We have already met Konstantinos Parthenis in his first creative period, that of outdoor painting. After 1920, he turned towards anthropocentric, symbolist and allegorical subjects. With its powerful stylisation and light tonal palette, which makes his nimble, tall and thin figures seem like dreamlike projections on the canvas screen, Parthenis’ mature style had fully developed by this period. His works painted in this style seem like poetic reverie.
In the Thirties, certainly under conscious or unconscious influence by the predilections of that generation, Parthenis’ style changed. The curvilinear forms noted earlier now gave their place to a linear, angular writing, which often seemed to be supported by drawing instruments, such as the ruler and compass. Another notable change, probably related to Kontoglou’s return to the values of Byzantine art, was that the fresh, jubilant spring colours of the previous period were now replaced by the Byzantine palette and its earthy colours – brown, grey, dark blue. A common element with the previous period is the light hand, almost not human, which allows the canvas to show through and transforms the figures into dream-like fantasies projected on the painted surface.

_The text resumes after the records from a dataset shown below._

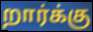
றார்க்கு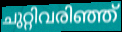
ചുറ്റിവരിഞ്ഞ്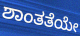
ಶಾಂತತೆಯೇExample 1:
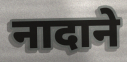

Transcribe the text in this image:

नादाने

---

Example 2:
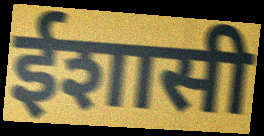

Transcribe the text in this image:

ईशासी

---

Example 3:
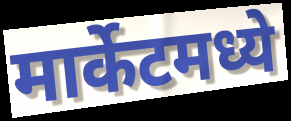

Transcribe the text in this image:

मार्केटमध्ये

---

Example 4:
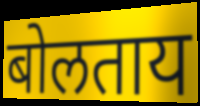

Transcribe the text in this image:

बोलताय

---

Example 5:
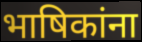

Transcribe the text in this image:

Let us now “read” this monumental painting, an apotheosis, according to its title, of the great Greek revolutionary hero, Athanassios Diakos, who died a martyr’s death, near the Alamana Bridge on April 24, 1821.
The following lines are attributed to him by folk tradition:
Oh, that Death chose to take me now,
when the twigs are in full blossom and the soil is covered with fresh grass.

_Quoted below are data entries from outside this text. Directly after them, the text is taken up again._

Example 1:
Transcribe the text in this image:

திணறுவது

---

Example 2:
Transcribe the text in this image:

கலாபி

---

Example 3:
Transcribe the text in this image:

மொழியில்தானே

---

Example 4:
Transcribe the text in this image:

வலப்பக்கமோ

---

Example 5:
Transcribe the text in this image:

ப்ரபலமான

The artist seems to have had these lines in mind while making this monumental work, one of the crowning masterpieces of modern Greek art. He identified the hero’s resurrection and ascension with Christ’s Resurrection, both events occurring in the spring, around the month of April. On the left, a haloed figure, an Angel or one of the Myrrhophores, is startled upon discovering the empty tomb of the resurrected hero. In the middle, another angel, wearing a helmet and carrying a spear and shield, reminding us of a Christian goddess Athena, witnesses the miracle. Athanassios Diakos, in a classical chiton, rises in heaven, where he is received by angel musicians, similar to those in Greco’s paintings, while others are bringing laurel wreaths in order to crown him. A girl, as if out of Botticelli’s “Spring”, is sprinkling the hero with flowers from her lap. Incense is burning in a tall classical incense burner. The painting elevates the Greek Revolution into the sphere of the ideal world. The idealisation of history is also achieved through the symbols and the iconographical spirituality of the work.
In “The Apotheosis of Athanassios Diakos”, various influences, both iconographic and stylistic ones, join and blend: The drawing echoes classical pottery. The hero’s resurrection and ascension comes from the related Byzantine iconography. Flora, the personification of Spring in Botticelli’s work of the same title, is the iconographical source of the girl on the right.
Greco’s tall and slender mannerist figures, as well as his bipartite arrangement of his works in an earthly and heavenly section have inspired the morphology and composition of the Apotheosis. The geometric shapes and broken outlines, where space and form mingle with each other, reveal the Cubist* influence on Parthenis. Moreover, his cerebral, anti-naturalistic colours also originated in Cubism. This influence was reinforced by the shift towards the Byzantine tradition by the “Generation of the Thirties”.